- _DIRECTIVE A_
In the records, copy out every line without changes, starting with the line that contains "genus: Dentaria" and going on through the line that contains "catalogue / barcode: US 2695944".

/tbman

Memory Manager - Fast, Scalable and Easy to use

Primary LanguageCMIT LicenseMIT

Tbman - Fast and Easy Memory Manager

Table of Content

What it is

Tbman is a general-purpose memory manager offering (among others) these functions

tbman_malloc, tbman_free, tbman_realloc,

which can replace corresponding stdlib functions

malloc, free, realloc,

in C and C++ code.

Benefits

How to use it

  • $ git clone https://github.com/johsteffens/tbman.git

In your workspace

  • Compile tbman.c and btree.c (either among your source files or into a static library)
  • In your code:
    • #include "tbman.h"
    • Call once tbman_open(); at the beginning or your program. (E.g. first in main())
    • Use tbman_* - functions anywhere.
    • Call once tbman_close(); at the end or your program. (E.g. last in main())

C++

In object oriented C++ programming, the direct use of malloc, realloc or free is discouraged in favor of using operators new and delete, which take care of object construction/destruction. However, you can overload these operators. This gives you control over the part concerned with memory allocation.

Example:

If you add the code below to your program, operators new and delete will work as intended but use tbman for allocating and freeing memory.

void* operator new( size_t size )
{
    return tbman_malloc( size ); 
}

void operator delete( void* p )
{
    tbman_free( p ); 
}

Quick Evaluation

eval.c is an evaluation program simulating realistic runtime conditions for a memory manager. It verifies correct functionality and assesses the processing speed. It compares the performance of stdlib functions with tbman functions. You can quickly run it yourself.

Enther the folder with source files:

$ gcc -std=c11 -O3 btree.c tbman.c eval.c -lm -lpthread
$ ./a.out

Requirements/Dependencies

  • Compiler supporting the C11 standard (e.g. gcc, clang).

  • Compiler options: -std=c11, -O3 for max speed; (or compatible settings)

  • Linker options: -lm -lpthread (or compatible settings)

  • POSIX: Out of the box, tbman relies on two features, which are normally available on POSIX compliant systems

    • Flat Memory Model.
    • Library pthread: Tbman uses pthread_mutex_t (locking) for thread safety in tbman.c.
    • The following platforms have sufficient POSIX compliance: Linux, Android, Darwin (and related OS)
  • If pthread is not available ...:

    • In tbman.c: Replace pthread-locks by native locks; then build without pthread.

    • Windows: You can setup a posix subsystem

Detailed Description

Basics

Tbman offers the three basic functions of a memory manager:

void* tbman_malloc(             size_t size ); // pure allocation
void* tbman_realloc( void* ptr, size_t size ); // reallocation
void  tbman_free(    void* ptr              ); // freeing

Usage and behavior is compatible to corresponding stdlib functions malloc, free, realloc.
Exception: Should the entire system run out of available memory, tbman aborts with an error message to stderr.

Tbman must be initialized once before usage. It should also be properly closed at the end of the program. These two functions take care of it:

void tbman_open( void );  // initializes tbman
void tbman_close( void ); // closes tbman

Example:

int main( int argc, char* argv[] )
{
   tbman_open();

   ... // my program

   tbman_close();
   return my_exit_state;
}

Faster collection

If you free or reallocate memory and know the previously allocated amount, you can further speed up processing by telling tbman about the currently allocated size using tbman_nrealloc and tbman_nfree. This helps the manager find the corresponding node for the memory instance.

- _DIRECTIVE B_
According to the memory manager page, why does using tbman_nrealloc and tbman_nfree speed up freeing or reallocating memory?

- _INFORMATION SHOWN_
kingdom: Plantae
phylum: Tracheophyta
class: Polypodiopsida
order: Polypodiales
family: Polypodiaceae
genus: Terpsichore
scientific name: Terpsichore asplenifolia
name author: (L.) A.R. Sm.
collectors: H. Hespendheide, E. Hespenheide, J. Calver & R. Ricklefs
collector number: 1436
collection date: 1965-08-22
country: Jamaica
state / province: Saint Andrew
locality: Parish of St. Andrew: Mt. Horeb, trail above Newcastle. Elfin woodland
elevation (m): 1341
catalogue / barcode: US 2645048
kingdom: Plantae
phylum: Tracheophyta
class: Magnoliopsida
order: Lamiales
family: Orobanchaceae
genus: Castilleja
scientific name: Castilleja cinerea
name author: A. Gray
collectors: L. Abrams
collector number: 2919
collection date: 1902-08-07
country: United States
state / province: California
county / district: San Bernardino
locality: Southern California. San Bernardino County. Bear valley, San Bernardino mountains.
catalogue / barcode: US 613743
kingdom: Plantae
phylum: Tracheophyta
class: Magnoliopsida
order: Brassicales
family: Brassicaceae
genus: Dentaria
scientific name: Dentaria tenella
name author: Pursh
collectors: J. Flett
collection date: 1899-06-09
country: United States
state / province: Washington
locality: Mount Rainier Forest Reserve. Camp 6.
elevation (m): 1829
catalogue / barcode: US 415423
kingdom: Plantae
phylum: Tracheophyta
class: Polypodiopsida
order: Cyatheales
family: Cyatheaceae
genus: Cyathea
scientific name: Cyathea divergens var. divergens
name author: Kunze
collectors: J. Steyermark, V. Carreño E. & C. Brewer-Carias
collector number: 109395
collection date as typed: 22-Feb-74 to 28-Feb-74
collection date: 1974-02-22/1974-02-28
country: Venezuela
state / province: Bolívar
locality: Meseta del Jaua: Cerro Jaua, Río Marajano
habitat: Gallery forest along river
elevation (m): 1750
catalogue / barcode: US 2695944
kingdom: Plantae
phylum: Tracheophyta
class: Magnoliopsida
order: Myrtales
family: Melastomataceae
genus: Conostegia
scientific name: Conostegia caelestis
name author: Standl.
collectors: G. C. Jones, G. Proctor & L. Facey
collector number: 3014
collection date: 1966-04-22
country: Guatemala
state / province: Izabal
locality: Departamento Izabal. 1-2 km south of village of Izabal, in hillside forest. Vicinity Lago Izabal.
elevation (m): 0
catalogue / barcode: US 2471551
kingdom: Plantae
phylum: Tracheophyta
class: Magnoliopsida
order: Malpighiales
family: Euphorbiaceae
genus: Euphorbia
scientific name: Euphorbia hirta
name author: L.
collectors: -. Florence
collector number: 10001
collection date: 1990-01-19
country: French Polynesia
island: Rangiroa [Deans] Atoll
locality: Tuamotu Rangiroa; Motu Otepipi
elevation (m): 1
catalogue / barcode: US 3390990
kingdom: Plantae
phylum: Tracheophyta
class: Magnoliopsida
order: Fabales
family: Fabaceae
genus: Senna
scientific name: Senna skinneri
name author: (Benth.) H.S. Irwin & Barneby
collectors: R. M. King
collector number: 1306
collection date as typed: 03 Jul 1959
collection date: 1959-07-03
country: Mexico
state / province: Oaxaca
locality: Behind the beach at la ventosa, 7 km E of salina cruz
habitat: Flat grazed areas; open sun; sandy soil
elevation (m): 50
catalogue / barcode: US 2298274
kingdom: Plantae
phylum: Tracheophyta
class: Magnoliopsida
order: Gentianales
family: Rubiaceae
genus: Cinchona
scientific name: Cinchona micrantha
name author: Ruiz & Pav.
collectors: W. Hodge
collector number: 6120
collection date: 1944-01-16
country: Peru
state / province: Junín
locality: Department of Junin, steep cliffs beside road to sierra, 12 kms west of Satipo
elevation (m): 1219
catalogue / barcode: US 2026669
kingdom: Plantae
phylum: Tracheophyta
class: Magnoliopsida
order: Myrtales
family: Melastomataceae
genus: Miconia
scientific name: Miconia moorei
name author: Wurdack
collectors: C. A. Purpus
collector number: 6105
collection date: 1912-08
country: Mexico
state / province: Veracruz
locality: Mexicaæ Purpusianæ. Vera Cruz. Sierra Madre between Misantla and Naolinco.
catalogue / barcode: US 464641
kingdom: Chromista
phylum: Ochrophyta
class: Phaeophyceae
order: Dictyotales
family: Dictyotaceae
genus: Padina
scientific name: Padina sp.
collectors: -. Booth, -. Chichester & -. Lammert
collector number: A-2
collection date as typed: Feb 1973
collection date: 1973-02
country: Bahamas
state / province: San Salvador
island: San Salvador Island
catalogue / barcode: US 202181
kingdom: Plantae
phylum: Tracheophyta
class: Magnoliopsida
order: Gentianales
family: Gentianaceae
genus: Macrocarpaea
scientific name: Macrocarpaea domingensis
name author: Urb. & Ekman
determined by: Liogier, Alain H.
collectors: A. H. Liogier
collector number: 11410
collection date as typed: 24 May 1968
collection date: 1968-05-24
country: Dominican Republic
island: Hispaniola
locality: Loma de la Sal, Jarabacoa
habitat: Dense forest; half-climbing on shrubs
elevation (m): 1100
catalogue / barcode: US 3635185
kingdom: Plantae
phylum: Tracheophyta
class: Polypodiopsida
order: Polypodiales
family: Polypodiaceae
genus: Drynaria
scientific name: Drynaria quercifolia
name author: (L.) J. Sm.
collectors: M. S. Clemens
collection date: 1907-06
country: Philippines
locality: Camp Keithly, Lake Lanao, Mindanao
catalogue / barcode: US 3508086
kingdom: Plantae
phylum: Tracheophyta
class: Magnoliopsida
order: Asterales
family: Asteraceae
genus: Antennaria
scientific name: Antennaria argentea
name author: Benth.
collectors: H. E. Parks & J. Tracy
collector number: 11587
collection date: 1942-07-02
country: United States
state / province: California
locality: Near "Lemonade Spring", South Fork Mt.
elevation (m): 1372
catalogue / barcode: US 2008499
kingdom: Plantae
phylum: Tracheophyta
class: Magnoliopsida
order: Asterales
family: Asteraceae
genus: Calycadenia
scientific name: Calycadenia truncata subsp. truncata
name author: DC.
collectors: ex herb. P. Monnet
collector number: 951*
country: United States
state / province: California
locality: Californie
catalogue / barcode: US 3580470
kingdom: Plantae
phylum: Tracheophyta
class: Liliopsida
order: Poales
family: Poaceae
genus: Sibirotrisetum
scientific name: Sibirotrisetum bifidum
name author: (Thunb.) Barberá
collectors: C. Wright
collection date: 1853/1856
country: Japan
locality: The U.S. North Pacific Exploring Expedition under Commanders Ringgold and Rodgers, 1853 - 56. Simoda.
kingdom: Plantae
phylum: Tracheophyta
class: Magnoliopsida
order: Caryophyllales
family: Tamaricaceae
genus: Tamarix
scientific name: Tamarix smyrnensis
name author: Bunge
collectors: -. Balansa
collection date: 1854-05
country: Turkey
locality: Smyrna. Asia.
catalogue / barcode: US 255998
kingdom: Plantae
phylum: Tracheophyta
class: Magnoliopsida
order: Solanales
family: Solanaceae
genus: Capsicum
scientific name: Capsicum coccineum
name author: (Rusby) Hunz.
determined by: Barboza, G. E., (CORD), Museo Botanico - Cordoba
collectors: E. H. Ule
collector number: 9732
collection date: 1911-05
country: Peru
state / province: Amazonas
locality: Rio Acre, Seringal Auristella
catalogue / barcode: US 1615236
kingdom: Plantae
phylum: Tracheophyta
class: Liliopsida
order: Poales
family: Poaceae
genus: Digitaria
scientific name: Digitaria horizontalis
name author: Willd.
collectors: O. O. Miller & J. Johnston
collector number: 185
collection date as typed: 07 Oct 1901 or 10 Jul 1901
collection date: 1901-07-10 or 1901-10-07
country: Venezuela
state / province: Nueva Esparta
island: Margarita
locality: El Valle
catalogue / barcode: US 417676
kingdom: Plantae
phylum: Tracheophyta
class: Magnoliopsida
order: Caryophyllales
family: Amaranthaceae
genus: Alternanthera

- _ANSWER A_
genus: Dentaria
scientific name: Dentaria tenella
name author: Pursh
collectors: J. Flett
collection date: 1899-06-09
country: United States
state / province: Washington
locality: Mount Rainier Forest Reserve. Camp 6.
elevation (m): 1829
catalogue / barcode: US 415423
kingdom: Plantae
phylum: Tracheophyta
class: Polypodiopsida
order: Cyatheales
family: Cyatheaceae
genus: Cyathea
scientific name: Cyathea divergens var. divergens
name author: Kunze
collectors: J. Steyermark, V. Carreño E. & C. Brewer-Carias
collector number: 109395
collection date as typed: 22-Feb-74 to 28-Feb-74
collection date: 1974-02-22/1974-02-28
country: Venezuela
state / province: Bolívar
locality: Meseta del Jaua: Cerro Jaua, Río Marajano
habitat: Gallery forest along river
elevation (m): 1750
catalogue / barcode: US 2695944

- _ANSWER B_
When you already know the previously allocated amount, these functions let you pass the current size to tbman. That information helps the manager find the corresponding node for the memory instance, so processing is faster.